What are the key concepts that underpin our approach to the teaching of science?

  • the use of conceptual models and theories to make sense of the observed diversity of natural phenomena
  • the assumption that every effect has one or more cause
  • that change is driven by interactions between different objects and systems
  • that many such interactions occur over a distance and over time
  • that science progresses through a cycle of hypothesis, practical experimentation, observation, theory development and review
  • that quantitative analysis is a central element both of many theories and of scientific methods of inquiry

“Subject Curriculum Sessions were a great opportunity to meet up with fellow science Associate Teachers to talk about our classroom experiences. Being immersed in thinking about the unique contributions that science makes to the school curriculum and the specific ways in which pupils learn it was one of the many highlights of the programme.”

How are our science courses constructed?

The courses are built on an extensive research base and are closely interwoven with our Central Curriculum Sessions as part of our overall Integrated Curriculum approach. As a scientist, you will specialise and have a designated course in either Biology, Chemistry or Physics, but you will be supported in developing your knowledge and experience across all three science disciplines. Each year we review all aspects of our courses to ensure that they cover the most relevant components of the subject as well as introducing you to the most commonly taught ideas and concepts. Mentors and specialist teachers in our partnership schools also play a crucial role in reviewing the programme to ensure that it gives the very best preparation for becoming a great science teacher.

Our carefully designed curriculum is structured so that you will have approximately one Subject Curriculum Session a week across the 2024-25 academic year. Alongside this, subject specificity is carefully woven throughout all aspects of the course, including the ongoing assessment process and the optional PGCE assignments, so that all content is relevant to you and your teaching. Subject Curriculum Sessions will develop on the ideas and theory raised in your general Central Curriculum Sessions so that you have expert guidance on how best to deliver strategies and techniques in your specific subject area. 

Our science courses prepare you to teach across the 11-16 age range, and you will be formally assessed in those key stages. In addition you will also have the opportunity to observe and teach KS5/ A level science in at least one of your placements and your Subject Curriculum Sessions will include training that prepares you to teach KS5/ A level science.

The links below will provide you with information about the curriculum and programmes of study that schools are expected to deliver, these shape the content that your Subject Curriculum Sessions will cover, to ensure that you are able and confident to teach across the full range of topic areas included.

Engineers Teach Physics

This new programme is based on the general physics course, and has been developed with support from the physics and engineering community, working closely with the Department for Education. It has been adapted to help you make the transition from engineering or material sciences to teaching physics.

To apply for this course you will need to have academic or professional experience as an engineer. The course is designed to capitalise on your experience and empower you with the skills needed to become a great physics teacher.
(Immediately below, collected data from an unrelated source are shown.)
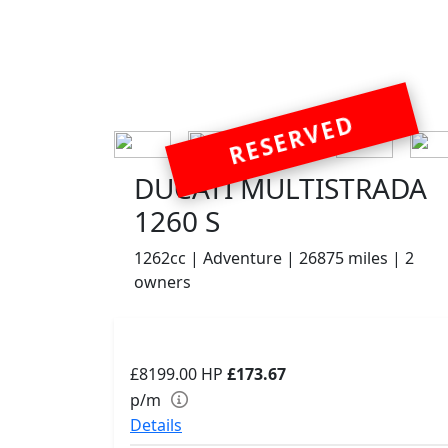
RESERVED
DUCATI MULTISTRADA
1260 S
1262cc | Adventure | 26875 miles | 2
owners
£8199.00
HP
£173.67
p/m
Details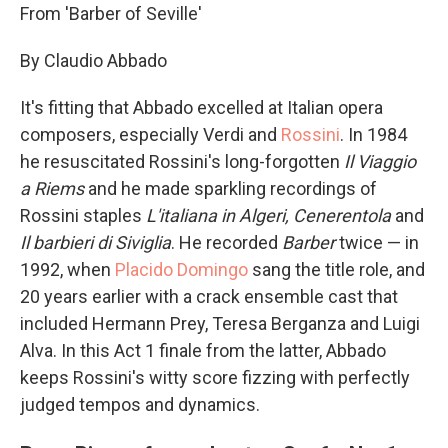
From 'Barber of Seville'
By Claudio Abbado
It's fitting that Abbado excelled at Italian opera
composers, especially Verdi and
Rossini
. In 1984
he resuscitated Rossini's long-forgotten
Il Viaggio
a Riems
and he made sparkling recordings of
Rossini staples
L'italiana in Algeri,
Cenerentola
and
Il barbieri di Siviglia
. He recorded
Barber
twice — in
1992, when
Placido Domingo
sang the title role, and
20 years earlier with a crack ensemble cast that
included Hermann Prey, Teresa Berganza and Luigi
Alva. In this Act 1 finale from the latter, Abbado
keeps Rossini's witty score fizzing with perfectly
judged tempos and dynamics.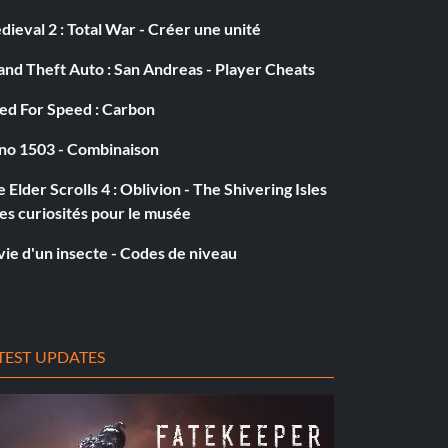
ieval 2 : Total War - Créer une unité
nd Theft Auto : San Andreas - Player Cheats
ed For Speed : Carbon
no 1503 - Combinaison
 Elder Scrolls 4 : Oblivion - The Shivering Isles
es curiosités pour le musée
vie d'un insecte - Codes de niveau
TEST UPDATES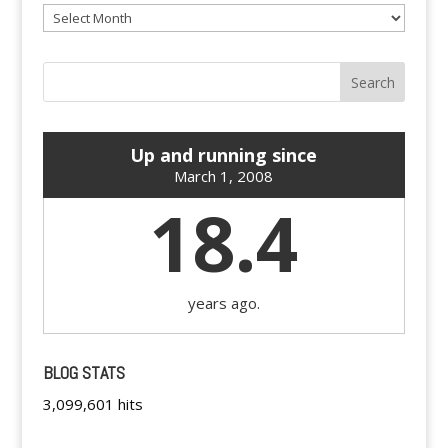
Archives
Up and running since
March 1, 2008
18.4
years ago.
BLOG STATS
3,099,601 hits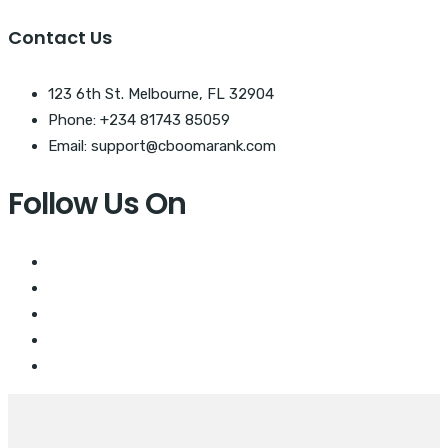
Contact Us
123 6th St. Melbourne, FL 32904
Phone: +234 81743 85059
Email: support@cboomarank.com
Follow Us On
You will be supported with additional subject development development and will benefit from an annual community day and trainee teacher forum from the DfE. More information about this route can be found here.

Professional Subject Associations

As well as introducing you to a wealth of relevant books, articles and research papers you will also have funded access to these prominent Associations:

Membership will be set up and arranged for you at the start of the course and your Subject Specialist will guide you on how best to use the resources, professional learning community and events from the associations to support your subject development and the lessons that you will prepare and deliver. 
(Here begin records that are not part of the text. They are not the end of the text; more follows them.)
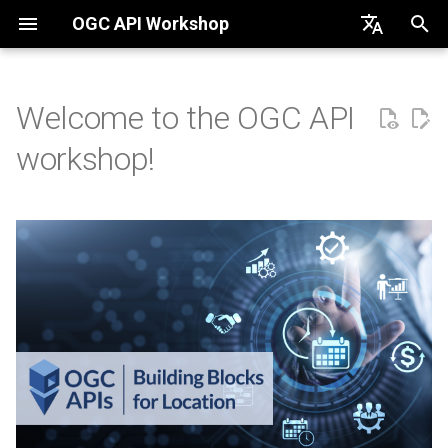
OGC API Workshop
English
Português
Welcome to the OGC API
Primer
workshop!
OGC API - Common
OGC API - Features
OGC API - Tiles
OGC API - Maps
OGC API - Styles
OGC API - Processes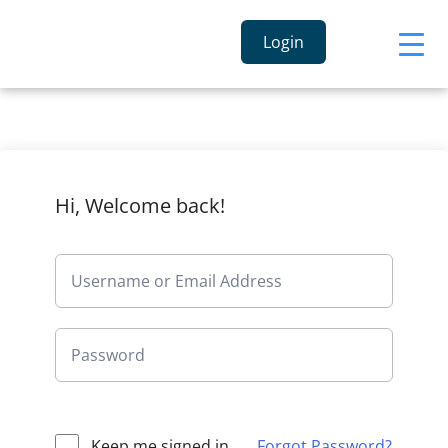
Login
Hi, Welcome back!
Keep me signed in
Forgot Password?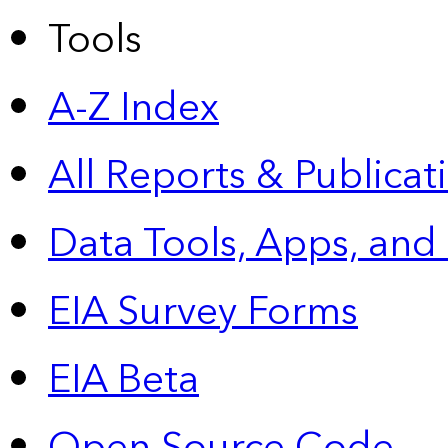
Tools
A-Z Index
All Reports &
Publicat
Data Tools, Apps,
and
EIA Survey Forms
EIA Beta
Meet the Subject Specialist

Katie has been a teacher and leader of Science at Wheatley Park for more than a decade, starting there from her first year of teaching. Katie has recently taken up the role of Assistant Headteacher Head at Wheatley Park after being Head of Science for a number of years. Although she trained as a Chemistry teacher, she has been the lead Physics teacher and teaches Biology as often as she can!

I have been passionate about high-quality science teaching for as long as I can remember. Science lessons were some of my favourites at school and my passion across all subject areas has grown year on year. I have worked in a number of roles with The SCITT for the last 8 years and being Subject Specialist for the sciences is an absolute privilege and something I am immensely proud of.